Full gc seems can’t free any garbage any more (Or the garbage produced is as 
fast as gc freed?)
On the other hand, another replication of the collection on another server(the 
collection has two replications)
uses 40% of old generation memory, and doesn’t trigger so many full gc.


Following is the output of eclipse MAT leak suspects:

  Problem Suspect 1

4,741 instances of "org.apache.lucene.index.SegmentCoreReaders", loaded by 
"org.apache.catalina.loader.WebappClassLoader @ 0x67d8ed978" occupy 
3,743,067,520 (64.12%) bytes. These instances are referenced from one instance 
of "java.lang.Object[]", loaded by "<system class loader>"

Keywords
java.lang.Object[]
org.apache.catalina.loader.WebappClassLoader @ 0x67d8ed978
org.apache.lucene.index.SegmentCoreReaders

Details »
  Problem Suspect 2

2,815 instances of "org.apache.lucene.index.StandardDirectoryReader", loaded by 
"org.apache.catalina.loader.WebappClassLoader @ 0x67d8ed978" occupy 970,614,912 
(16.63%) bytes. These instances are referenced from one instance of 
"java.lang.Object[]", loaded by "<system class loader>"

+--

- **JOB A**
Decide whether each statement agrees with the forum post. For each, answer yes or no and quote the words of the post that decide it.
(i) The other replication of the collection uses 40% of old generation memory.
(ii) The instances in Problem Suspect 1 occupy 16.63% of the bytes.
(iii) The collection has three replications.
- **JOB B**
Copy the forum post word for word from "Full gc seems" to "has two replications)".

- **PROVIDED MATERIAL**

+--

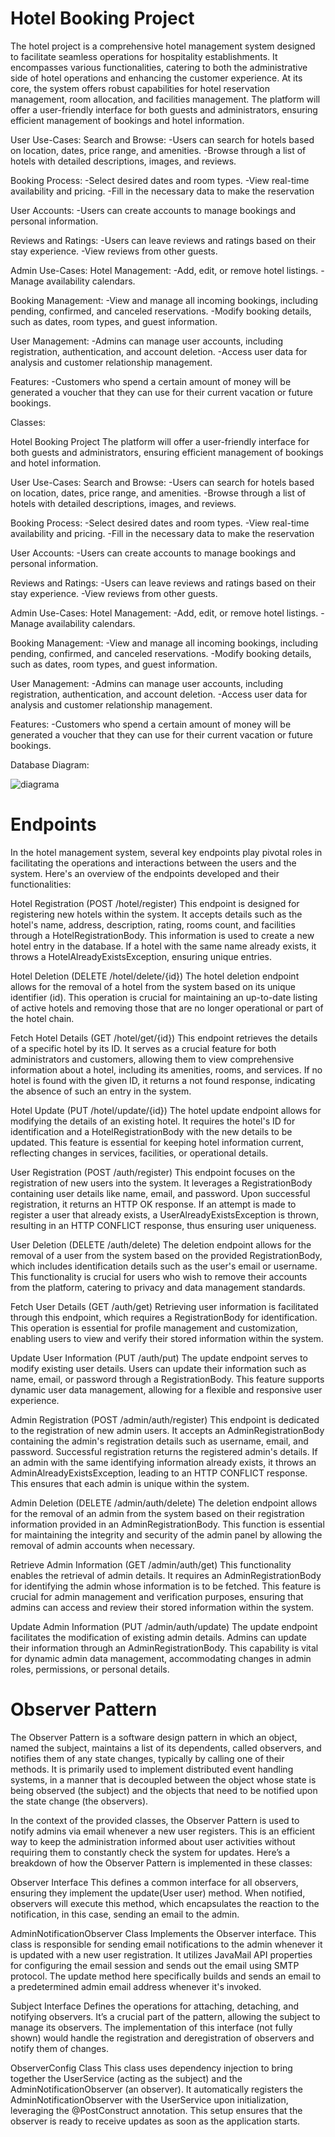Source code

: # Hotel Booking Project


The hotel project is a comprehensive hotel management system designed to facilitate seamless operations for hospitality establishments. It encompasses various functionalities, catering to both the administrative side of hotel operations and enhancing the customer experience. At its core, the system offers robust capabilities for hotel reservation management, room allocation, and facilities management.
The platform will offer a user-friendly interface for both guests and administrators, ensuring efficient management of bookings and hotel information.

User Use-Cases:
Search and Browse:
-Users can search for hotels based on location, dates, price range, and amenities.
-Browse through a list of hotels with detailed descriptions, images, and reviews.

Booking Process:
-Select desired dates and room types.
-View real-time availability and pricing.
-Fill in the necessary data to make the reservation

User Accounts:
-Users can create accounts to manage bookings and personal information.

Reviews and Ratings:
-Users can leave reviews and ratings based on their stay experience.
-View reviews from other guests.

Admin Use-Cases:
Hotel Management:
-Add, edit, or remove hotel listings.
-Manage availability calendars.

Booking Management:
-View and manage all incoming bookings, including pending, confirmed, and canceled reservations.
-Modify booking details, such as dates, room types, and guest information.

User Management:
-Admins can manage user accounts, including registration, authentication, and account deletion.
-Access user data for analysis and customer relationship management.

Features:
-Customers who spend a certain amount of money will be generated a voucher that they can use for their current vacation or future bookings.

Classes:

Hotel Booking Project
The platform will offer a user-friendly interface for both guests and administrators, ensuring efficient management of bookings and hotel information.

User Use-Cases:
Search and Browse:
-Users can search for hotels based on location, dates, price range, and amenities.
-Browse through a list of hotels with detailed descriptions, images, and reviews.

Booking Process:
-Select desired dates and room types.
-View real-time availability and pricing.
-Fill in the necessary data to make the reservation

User Accounts:
-Users can create accounts to manage bookings and personal information.

Reviews and Ratings:
-Users can leave reviews and ratings based on their stay experience.
-View reviews from other guests.

Admin Use-Cases:
Hotel Management:
-Add, edit, or remove hotel listings.
-Manage availability calendars.

Booking Management:
-View and manage all incoming bookings, including pending, confirmed, and canceled reservations.
-Modify booking details, such as dates, room types, and guest information.

User Management:
-Admins can manage user accounts, including registration, authentication, and account deletion.
-Access user data for analysis and customer relationship management.

Features:
-Customers who spend a certain amount of money will be generated a voucher that they can use for their current vacation or future bookings.

Database Diagram:

![diagrama](https://github.com/dincadenisa/hotel_booking/assets/126794370/5fd4bc4c-b46b-48af-96bf-decb783a9512)


# Endpoints

In the hotel management system, several key endpoints play pivotal roles in facilitating the operations and interactions between the users and the system. Here's an overview of the endpoints developed and their functionalities:

Hotel Registration (POST /hotel/register)
This endpoint is designed for registering new hotels within the system. It accepts details such as the hotel's name, address, description, rating, rooms count, and facilities through a HotelRegistrationBody. This information is used to create a new hotel entry in the database. If a hotel with the same name already exists, it throws a HotelAlreadyExistsException, ensuring unique entries.

Hotel Deletion (DELETE /hotel/delete/{id})
The hotel deletion endpoint allows for the removal of a hotel from the system based on its unique identifier (id). This operation is crucial for maintaining an up-to-date listing of active hotels and removing those that are no longer operational or part of the hotel chain.

Fetch Hotel Details (GET /hotel/get/{id})
This endpoint retrieves the details of a specific hotel by its ID. It serves as a crucial feature for both administrators and customers, allowing them to view comprehensive information about a hotel, including its amenities, rooms, and services. If no hotel is found with the given ID, it returns a not found response, indicating the absence of such an entry in the system.

Hotel Update (PUT /hotel/update/{id})
The hotel update endpoint allows for modifying the details of an existing hotel. It requires the hotel's ID for identification and a HotelRegistrationBody with the new details to be updated. This feature is essential for keeping hotel information current, reflecting changes in services, facilities, or operational details.


User Registration (POST /auth/register)
This endpoint focuses on the registration of new users into the system. It leverages a RegistrationBody containing user details like name, email, and password. Upon successful registration, it returns an HTTP OK response. If an attempt is made to register a user that already exists, a UserAlreadyExistsException is thrown, resulting in an HTTP CONFLICT response, thus ensuring user uniqueness.

User Deletion (DELETE /auth/delete)
The deletion endpoint allows for the removal of a user from the system based on the provided RegistrationBody, which includes identification details such as the user's email or username. This functionality is crucial for users who wish to remove their accounts from the platform, catering to privacy and data management standards.

Fetch User Details (GET /auth/get)
Retrieving user information is facilitated through this endpoint, which requires a RegistrationBody for identification. This operation is essential for profile management and customization, enabling users to view and verify their stored information within the system.

Update User Information (PUT /auth/put)
The update endpoint serves to modify existing user details. Users can update their information such as name, email, or password through a RegistrationBody. This feature supports dynamic user data management, allowing for a flexible and responsive user experience.


Admin Registration (POST /admin/auth/register)
This endpoint is dedicated to the registration of new admin users. It accepts an AdminRegistrationBody containing the admin's registration details such as username, email, and password. Successful registration returns the registered admin's details. If an admin with the same identifying information already exists, it throws an AdminAlreadyExistsException, leading to an HTTP CONFLICT response. This ensures that each admin is unique within the system.

Admin Deletion (DELETE /admin/auth/delete)
The deletion endpoint allows for the removal of an admin from the system based on their registration information provided in an AdminRegistrationBody. This function is essential for maintaining the integrity and security of the admin panel by allowing the removal of admin accounts when necessary.

Retrieve Admin Information (GET /admin/auth/get)
This functionality enables the retrieval of admin details. It requires an AdminRegistrationBody for identifying the admin whose information is to be fetched. This feature is crucial for admin management and verification purposes, ensuring that admins can access and review their stored information within the system.

Update Admin Information (PUT /admin/auth/update)
The update endpoint facilitates the modification of existing admin details. Admins can update their information through an AdminRegistrationBody. This capability is vital for dynamic admin data management, accommodating changes in admin roles, permissions, or personal details.

# Observer Pattern

The Observer Pattern is a software design pattern in which an object, named the subject, maintains a list of its dependents, called observers, and notifies them of any state changes, typically by calling one of their methods. It is primarily used to implement distributed event handling systems, in a manner that is decoupled between the object whose state is being observed (the subject) and the objects that need to be notified upon the state change (the observers).

In the context of the provided classes, the Observer Pattern is used to notify admins via email whenever a new user registers. This is an efficient way to keep the administration informed about user activities without requiring them to constantly check the system for updates. Here’s a breakdown of how the Observer Pattern is implemented in these classes:

Observer Interface
This defines a common interface for all observers, ensuring they implement the update(User user) method. When notified, observers will execute this method, which encapsulates the reaction to the notification, in this case, sending an email to the admin.

AdminNotificationObserver Class
Implements the Observer interface. This class is responsible for sending email notifications to the admin whenever it is updated with a new user registration. It utilizes JavaMail API properties for configuring the email session and sends out the email using SMTP protocol. The update method here specifically builds and sends an email to a predetermined admin email address whenever it's invoked.

Subject Interface
Defines the operations for attaching, detaching, and notifying observers. It’s a crucial part of the pattern, allowing the subject to manage its observers. The implementation of this interface (not fully shown) would handle the registration and deregistration of observers and notify them of changes.

ObserverConfig Class
This class uses dependency injection to bring together the UserService (acting as the subject) and the AdminNotificationObserver (an observer). It automatically registers the AdminNotificationObserver with the UserService upon initialization, leveraging the @PostConstruct annotation. This setup ensures that the observer is ready to receive updates as soon as the application starts.

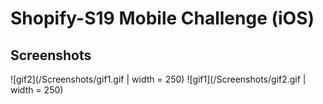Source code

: # Shopify-S19 Mobile Challenge (iOS)

## Screenshots
![gif2](/Screenshots/gif1.gif | width = 250)
![gif1](/Screenshots/gif2.gif | width = 250)
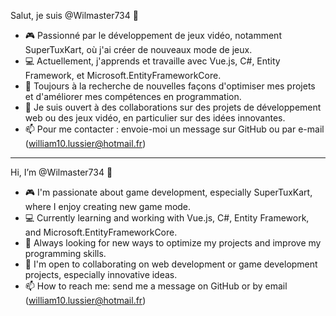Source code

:Salut, je suis @Wilmaster734 👋
- 🎮 Passionné par le développement de jeux vidéo, notamment SuperTuxKart, où j'ai créer de nouveaux mode de jeux.
- 💻 Actuellement, j'apprends et travaille avec Vue.js, C#, Entity Framework, et Microsoft.EntityFrameworkCore.
- 🚀 Toujours à la recherche de nouvelles façons d'optimiser mes projets et d'améliorer mes compétences en programmation.
- 🤝 Je suis ouvert à des collaborations sur des projets de développement web ou des jeux vidéo, en particulier sur des idées innovantes.
- 📫 Pour me contacter : envoie-moi un message sur GitHub ou par e-mail (william10.lussier@hotmail.fr)
---
Hi, I’m @Wilmaster734 👋
- 🎮 I'm passionate about game development, especially SuperTuxKart, where I enjoy creating new game mode.
- 💻 Currently learning and working with Vue.js, C#, Entity Framework, and Microsoft.EntityFrameworkCore.
- 🚀 Always looking for new ways to optimize my projects and improve my programming skills.
- 🤝 I'm open to collaborating on web development or game development projects, especially innovative ideas.
- 📫 How to reach me: send me a message on GitHub or by email (william10.lussier@hotmail.fr)

<!---
willliam9/willliam9 is a ✨ special ✨ repository because its `README.md` (this file) appears on your GitHub profile.
You can click the Preview link to take a look at your changes.
--->
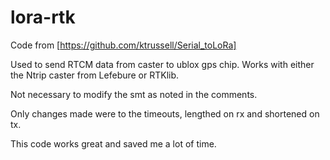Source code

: # lora-rtk

Code from [https://github.com/ktrussell/Serial_toLoRa]

Used to send RTCM data from caster to ublox gps chip.
Works with either the Ntrip caster from Lefebure or RTKlib.

Not necessary to modify the smt as noted in the comments.

Only changes made were to the timeouts, lengthed on rx and shortened on tx.

This code works great and saved me a lot of time.
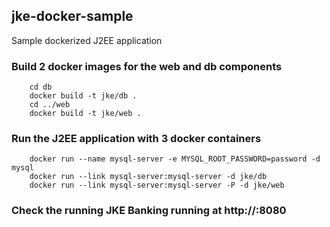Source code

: jke-docker-sample
-----------------------------------  
Sample dockerized J2EE application
  
### Build 2 docker images for the web and db components
		cd db
		docker build -t jke/db .
		cd ../web
		docker build -t jke/web .

### Run the J2EE application with 3 docker containers
		docker run --name mysql-server -e MYSQL_ROOT_PASSWORD=password -d mysql
		docker run --link mysql-server:mysql-server -d jke/db
		docker run --link mysql-server:mysql-server -P -d jke/web

### Check the running JKE Banking running at http://<host-server>:8080
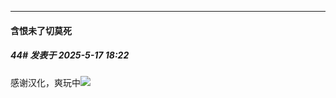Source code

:﻿
*****

####  含恨未了切莫死  
##### 44#       发表于 2025-5-17 18:22

感谢汉化，爽玩中<img src="https://static.stage1st.com/image/smiley/face2017/037.png" referrerpolicy="no-referrer">

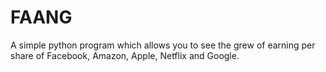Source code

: # FAANG
A simple python program which allows you to see the grew of earning per share of Facebook, Amazon, Apple, Netflix and Google.
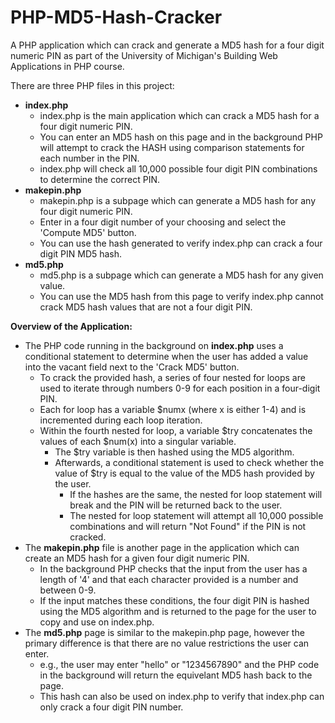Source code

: # PHP-MD5-Hash-Cracker
A PHP application which can crack and generate a MD5 hash for a four digit numeric PIN as part of the University of Michigan's Building Web Applications in PHP course.

There are three PHP files in this project: 
  - **index.php**
      -  index.php is the main application which can crack a MD5 hash for a four digit numeric PIN.
      -  You can enter an MD5 hash on this page and in the background PHP will attempt to crack the HASH using comparison statements for each number in the PIN.
      -  index.php will check all 10,000 possible four digit PIN combinations to determine the correct PIN.
  - **makepin.php**
      -   makepin.php is a subpage which can generate a MD5 hash for any four digit numeric PIN.
      -   Enter in a four digit number of your choosing and select the 'Compute MD5' button.
      -   You can use the hash generated to verify index.php can crack a four digit PIN MD5 hash.
  - **md5.php**
      -   md5.php is a subpage which can generate a MD5 hash for any given value.
      -   You can use the MD5 hash from this page to verify index.php cannot crack MD5 hash values that are not a four digit PIN.

**Overview of the Application:**
- The PHP code running in the background on **index.php** uses a conditional statement to determine when the user has added a value into the vacant field next to the 'Crack MD5' button.
  - To crack the provided hash, a series of four nested for loops are used to iterate through numbers 0-9 for each position in a four-digit PIN.
  - Each for loop has a variable $numx (where x is either 1-4) and is incremented during each loop iteration.
  - Within the fourth nested for loop, a variable $try concatenates the values of each $num(x) into a singular variable.
    - The $try variable is then hashed using the MD5 algorithm.
    - Afterwards, a conditional statement is used to check whether the value of $try is equal to the value of the MD5 hash provided by the user.
      - If the hashes are the same, the nested for loop statement will break and the PIN will be returned back to the user.
      - The nested for loop statement will attempt all 10,000 possible combinations and will return "Not Found" if the PIN is not cracked.
- The **makepin.php** file is another page in the application which can create an MD5 hash for a given four digit numeric PIN.
  - In the background PHP checks that the input from the user has a length of '4' and that each character provided is a number and between 0-9.
  - If the input matches these conditions, the four digit PIN is hashed using the MD5 algorithm and is returned to the page for the user to copy and use on index.php.
- The **md5.php** page is similar to the makepin.php page, however the primary difference is that there are no value restrictions the user can enter.
  - e.g., the user may enter "hello" or "1234567890" and the PHP code in the background will return the equivelant MD5 hash back to the page.
  - This hash can also be used on index.php to verify that index.php can only crack a four digit PIN number.     
  
     
      
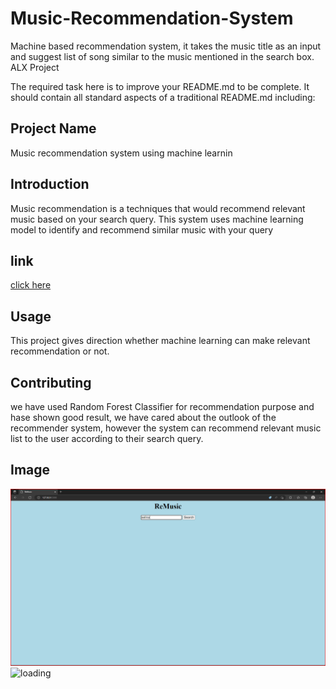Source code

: # Music-Recommendation-System
Machine based recommendation system, it takes the music title as an input and suggest list of song similar to the music mentioned in the search box.
ALX Project

The required task here is to improve your README.md to be complete. It should contain all standard aspects of a traditional README.md including:

## Project Name 
Music recommendation system using machine learnin
## Introduction
Music recommendation is a techniques that would recommend relevant music based on your search query. This system uses machine learning model to identify and recommend similar music with your query
## link
<a href="https://medium.com/@fitse_fani"> click here</a>
## Usage
This project gives direction whether machine learning can make relevant recommendation or not.

## Contributing
we have used Random Forest Classifier for recommendation purpose and hase shown good result, we have cared about the outlook of the recommender system, however the system can recommend relevant music list  to the user according to their search query.

## Image
<img src="static/home page.png" alt="loading"/>
<img src="static/page.png" alt="loading"/>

+--

- **OUTPUT A**
(i) Yes: "uses 40% of old generation memory"
(ii) No: "occupy 3,743,067,520 (64.12%) bytes"
(iii) No: "the collection has two replications"

- **OUTPUT B**
Full gc seems can’t free any garbage any more (Or the garbage produced is as 
fast as gc freed?)
On the other hand, another replication of the collection on another server(the 
collection has two replications)